Supplied material

┄┄┄┄┄┄

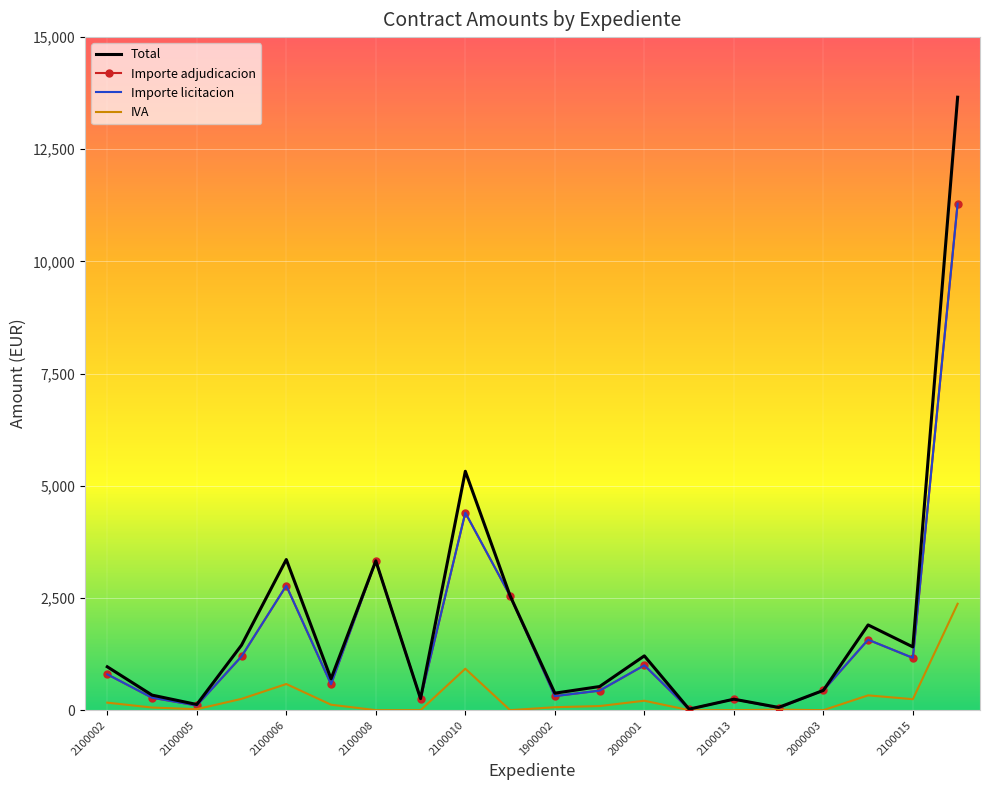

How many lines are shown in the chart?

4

┄┄┄┄┄┄

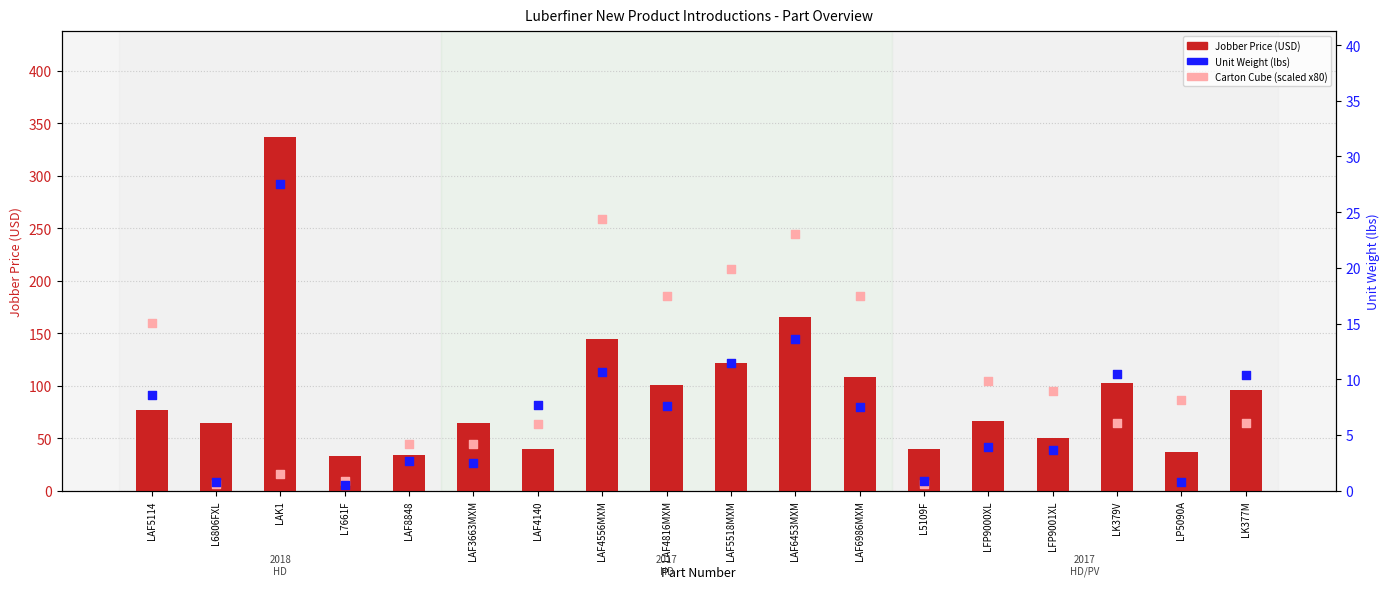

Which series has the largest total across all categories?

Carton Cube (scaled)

┄┄┄┄┄┄

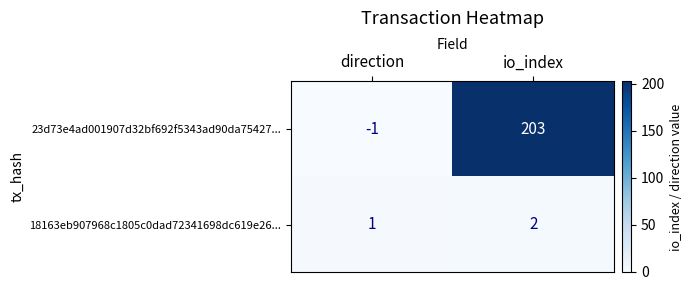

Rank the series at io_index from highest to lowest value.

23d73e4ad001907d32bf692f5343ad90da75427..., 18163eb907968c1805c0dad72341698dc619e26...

┄┄┄┄┄┄

Count the lines of the records above that contain the string "series", treating uppercase and lowercase letters as different. Give only the number.

Finished exercise
2